I’ll list the regex version first, which is shorter.
Regex scanner
NOTE: Variables start, end, and eof aren’t needed for the benchmark, but will be needed in my real-life project!
var start = 0; var end; var eof = false; var segment_count = 0; // g - populate and use the lastIndex property // d - provide substring match indices var blankrx = /\r?\n\s*\r?\n/gd; while(!eof){ z = blankrx.exec(input); segment_count++; // will include last one if(!z){ eof=true; break; } end = z.indices[0][0]; start = blankrx.lastIndex; }
Hand-written character-based scanner
NOTE: Some of the data I’m capturing here isn’t needed for the benchmark, but will be needed in my real-life project - so both benchmarks capture it.

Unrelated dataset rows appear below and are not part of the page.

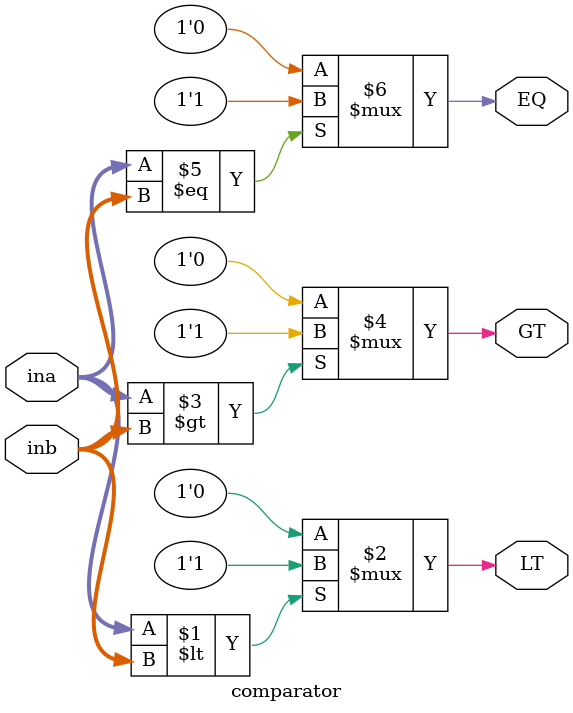
<source format=v>
module comparator(ina,inb,LT,GT,EQ);
    input [3:0] ina;
    input [3:0] inb;
    output LT;
    output GT;
    output EQ;
    assign LT = (ina < inb) ? 1'b1 : 1'b0;
    assign GT = (ina > inb) ? 1'b1 : 1'b0;
    assign EQ = (ina == inb) ? 1'b1 : 1'b0;
endmodule
</source>
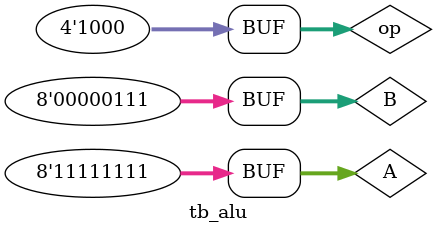
<source format=sv>
`timescale 1ns/100ps
`include "alu.sv"

module tb_alu;
    parameter int width = 8;

    reg [width-1:0] A,B;
    reg [3:0] op;
    wire [width-1:0] Z;

    alu #(.width(width)) dut(.A(A), .B(B), .op(op), .Z(Z));

    initial begin : dump_variables
      $dumpfile("tb_alu.vcd"); 
      $dumpvars(2, dut);
    end

    initial begin: display_variables
        // note: currently only simple signals or constant expressions may be passed to $monitor.
        $monitor ("inputs: a=%b\tb=%b\top=%b\t output=%b", A, B, op, Z);
    end

    initial begin: apply_stimuli
        for(int opI = 0; opI <= 8; opI++)begin
            for(int Ai = 2**(width-2); Ai < 2**width; Ai++)begin
                for(int Bi = 0; Bi < width; Bi++)begin
                    A = Ai;
                    B = Bi;
                    op = opI;
                    #5;
                end
            end
        end
    end
endmodule
</source>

var start = 0; var end; var txt; // the string we're parsin' var len; // length of the string var eof = false; // have we hit eof? var TAB = '\t'; // 0x09 (9) var LF = '\n'; // 0x0A (10) var CR = '\r'; // 0x0D (13) var SPC = ' '; // 0x20 (32) function scan_to_blank(){ var eol_count = 0; for(var i=start; i < len; i++){ var c = txt[i]; if(c === LF){ eol_count++; if(eol_count > 1) return; end = i; // So far. Back 1 for CR: if(i>0 && txt[i-1] === CR) end--; continue; } if(eol_count < 1) continue; if(c !== TAB && c !== CR && c !== SPC){ eol_count = 0; // not a blank line } } eof = true; end = len-1; } function consume_blanks(){ var c, last_end; for(i=end; i<len; i++){ c=txt[i]; if(c === LF){ last_end = i+1; if(i>0 && txt[i-1] === CR) last_end--; continue; } if(c !== TAB && c !== SPC && c !== CR) return last_end; } eof = true; return len; } function scan(input){ txt = input; len = txt.length; segment_count = 0; while(!eof){ scan_to_blank(); // At this point, there's a segment between 'start' and 'end' start = consume_blanks(); segment_count++; } return `${segment_count} segments.`; }
I worked out the core of scan_to_blank()
and consume_blanks()
on paper one
evening and I’m happy with the design. There is, at most, one character of
back-tracking per line and I believe that if this were written in a compiled
language (so my functions were native code), this would be way faster than the
regex!
(At the very least, I know it’s pretty decent because it is faster than the regex version for very short input and considerably faster on short input and a "cold" first run!)
As in my previous test, this shows that the compiled code of the regex engines will probably be faster for large chunks of processing than anything you write in JavaScript, even with the best interpreters in the world - even though the regex engines are at a disadvantage in terms of "understanding" the exact problem ahead of time versus a custom lexer.
Function overhead?
My hand-written parser splits the work into two functions. I would need them to be split up this way in my real project. But not in this benchmark. So does inlining the functions help?
No!
For some reason, inlining the functions actually gave slightly worse performance.
For strictly syntactical reasons, I needed to add if
conditions to test the
scanner position coming out of the loops (versus just falling through the loops in the
function versions) to check for the EOF condition.
Now, with some clever refactoring, the extra conditions could be eliminated. But
the point is, function calls in these JavaScript engines are extremely efficient -
lighter than if
statements. Don’t sweat function calls!